■ Task prompt ■
All of the records below are to be output exactly; no image belongs in the result.

■ Data items ■
___

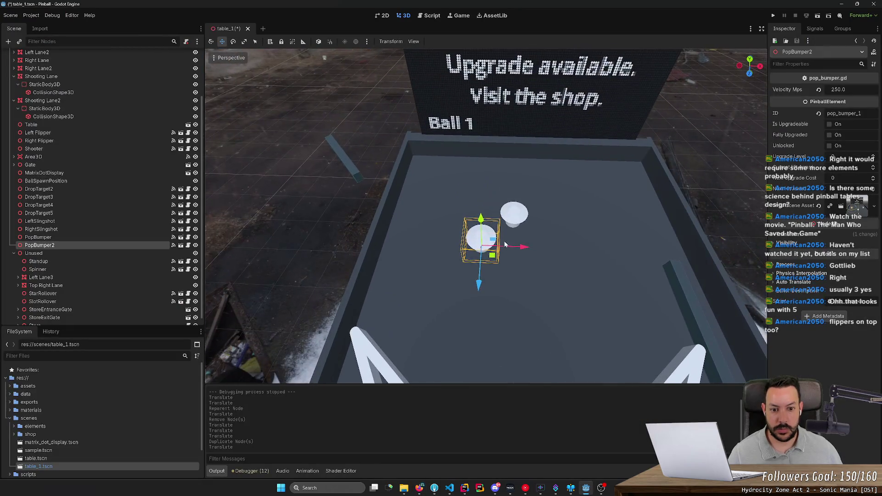
pyautogui.click(496, 260)
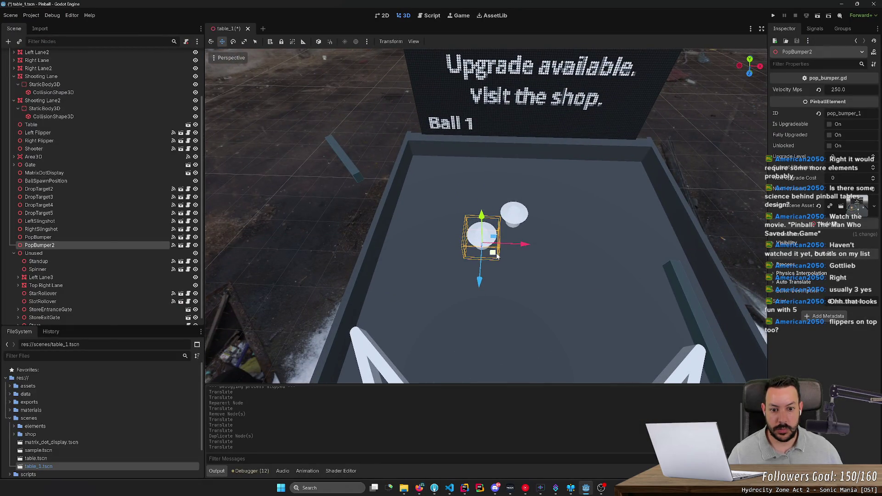
pyautogui.press('ctrl+d')
pyautogui.moveTo(496, 259); pyautogui.dragTo(512, 290)
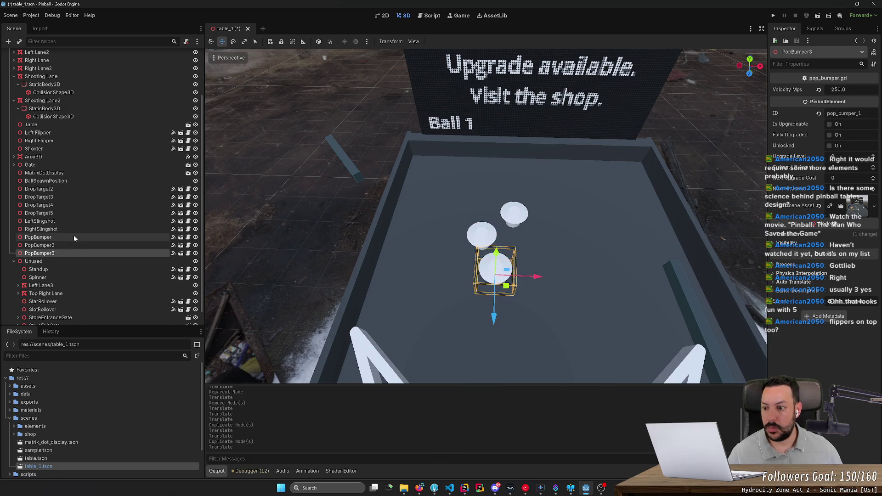
pyautogui.moveTo(580, 236)
pyautogui.mouseDown()
pyautogui.moveTo(537, 271)
pyautogui.moveTo(575, 274)
pyautogui.moveTo(562, 253)
pyautogui.moveTo(571, 239)
pyautogui.mouseUp()
pyautogui.scroll(5, 486, 216)
pyautogui.press('ctrl+d')
pyautogui.press('ctrl+d')
pyautogui.click(749, 63)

___

■ Finished task ■
pyautogui.click(496, 260)
pyautogui.press('ctrl+d')
pyautogui.moveTo(496, 259); pyautogui.dragTo(512, 290)
pyautogui.moveTo(580, 236)
pyautogui.mouseDown()
pyautogui.moveTo(537, 271)
pyautogui.moveTo(575, 274)
pyautogui.moveTo(562, 253)
pyautogui.moveTo(571, 239)
pyautogui.mouseUp()
pyautogui.scroll(5, 486, 216)
pyautogui.press('ctrl+d')
pyautogui.press('ctrl+d')
pyautogui.click(749, 63)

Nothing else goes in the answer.